For this reason, the divine response of love to sin begins with the Incarnation. For that reason, the angel proclaimed the happy tidings to Joseph, and notice how it is announced in the context of sin: “[Mary] will bear a son, and you shall call His name Jesus, for He will save His people from their sins.” (Mt 1:21) For a little homework, I invite you to meditate on a few other verses, too: Luke, 19:10; Galatians 4:4; Hebrew 2:14, 17-18; and 1 Tim 1:15.
To summarize this part, let us draw on the wisdom of St. Augustine. “What greater cause is there of His coming than to show God’s love for us?” God loves us sinners, and He wants us to be free from our sins.

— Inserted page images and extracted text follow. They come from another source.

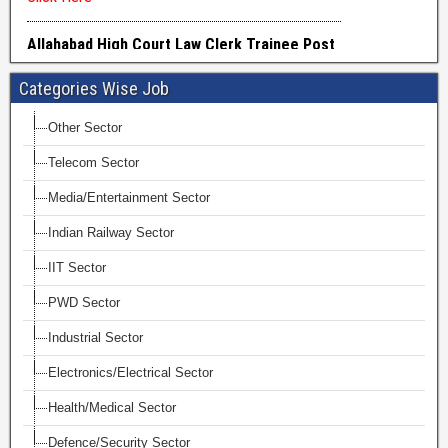
Categories Wise Job
Other Sector
Telecom Sector
Media/Entertainment Sector
Indian Railway Sector
IIT Sector
PWD Sector
Industrial Sector
Electronics/Electrical Sector
Health/Medical Sector
Defence/Security Sector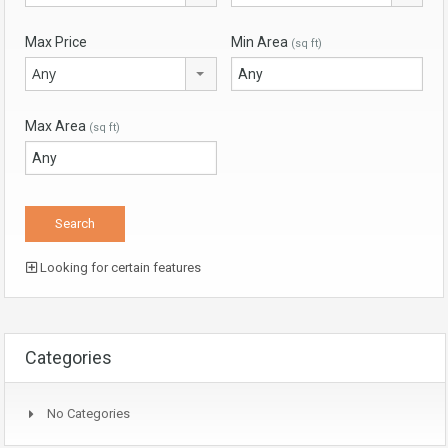
Max Price
Min Area
(sq ft)
Any
Max Area
(sq ft)
Looking for certain features
Categories
No Categories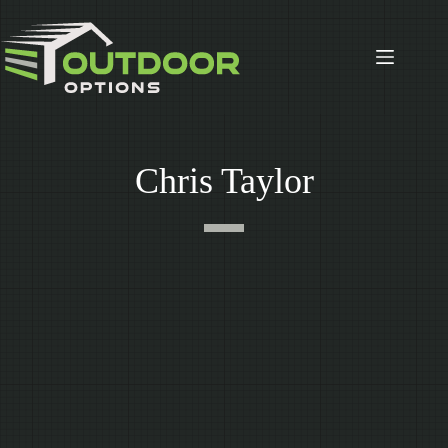
Skip
to
content
Chris Taylor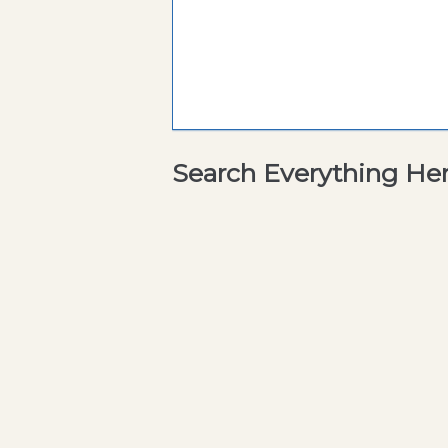
Search Everything He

Therefore, He became a human being. Also, just like any lover, it was the divine desire to, well, to be with us. That’s pretty special.
The second dimension of the Incarnation that I alluded to was that He wants us to love Him. Augustine continues by saying “If we have been slow to love, let us at least hasten to love in return.” “Love is repaid by love alone,” was a motto of St. Therese of the Child Jesus taken from St. John of the Cross. The spirituality of the saint from Lisieux was one of giving pleasure to the Child Jesus, from which she takes her religious name. She knew the limits of being a human. She knew that it’s easier to love a child than to love the invisible God. That’s why she is Therese of the Child Jesus.
Did you ever wonder why baby animals are so dang cute? Even us humans. Some of us might already be like me: short, bald, and ugly. But even I was once a cute, little baby! God makes babies cute so that it is easy to love them and take care of them. That’s why the monsters of humanity are those who hurt God’s littlest ones, the most innocent.
Who is so proud as to not be moved to humility by the self-humbling God? Who is so hard-hearted as to not take notice of the crying baby in the feeding trough? Who is so indifferent as to not offer a sincere prayer of thanks before the baby in a nativity scene?
God has crossed the abyss between the Creator and the creature to make it easier to love Him. And why can’t this heart respond with greater warmth and generosity? Why does this heart take Him for granted? Why does this poor human heart focus so much on Christmas gifts, decorations, and parties and forget the birthday boy Himself? Oh, Lord! See our poor, weak, and distracted hearts and strengthen them!
We praise You O Infant Jesus, true God and true Man. We praise and worship You in all the mangers throughout the world. Thank you, my King and my God.
We conclude with a third observation on the Incarnation. While He is loving humanity and helping humanity love Him, He gives His eternal thumbs up to our flesh by accepting it as his own! Sometimes we become mixed up and find ourselves complaining about “these darn emotions.” Maybe we can tell ourselves life would be better without the wild impulses of sexuality. There are stages of life where our bodies ache, hurt, and suffer, and we wish we could be angels and free of injury and aging.
We must stop that thought process. We must praise the almighty wisdom for loving our bodies and for taking an actual body for Himself. He didn’t become an angel; He became a human! It is good to be human. Some people want to go “transhuman” or “posthuman,” pushing the evolutionary process forward. Not us. For us, if God loved our human nature and everything about it, so will we. Thank you, Jesus, for making us who we are. Thank you for the Incarnation.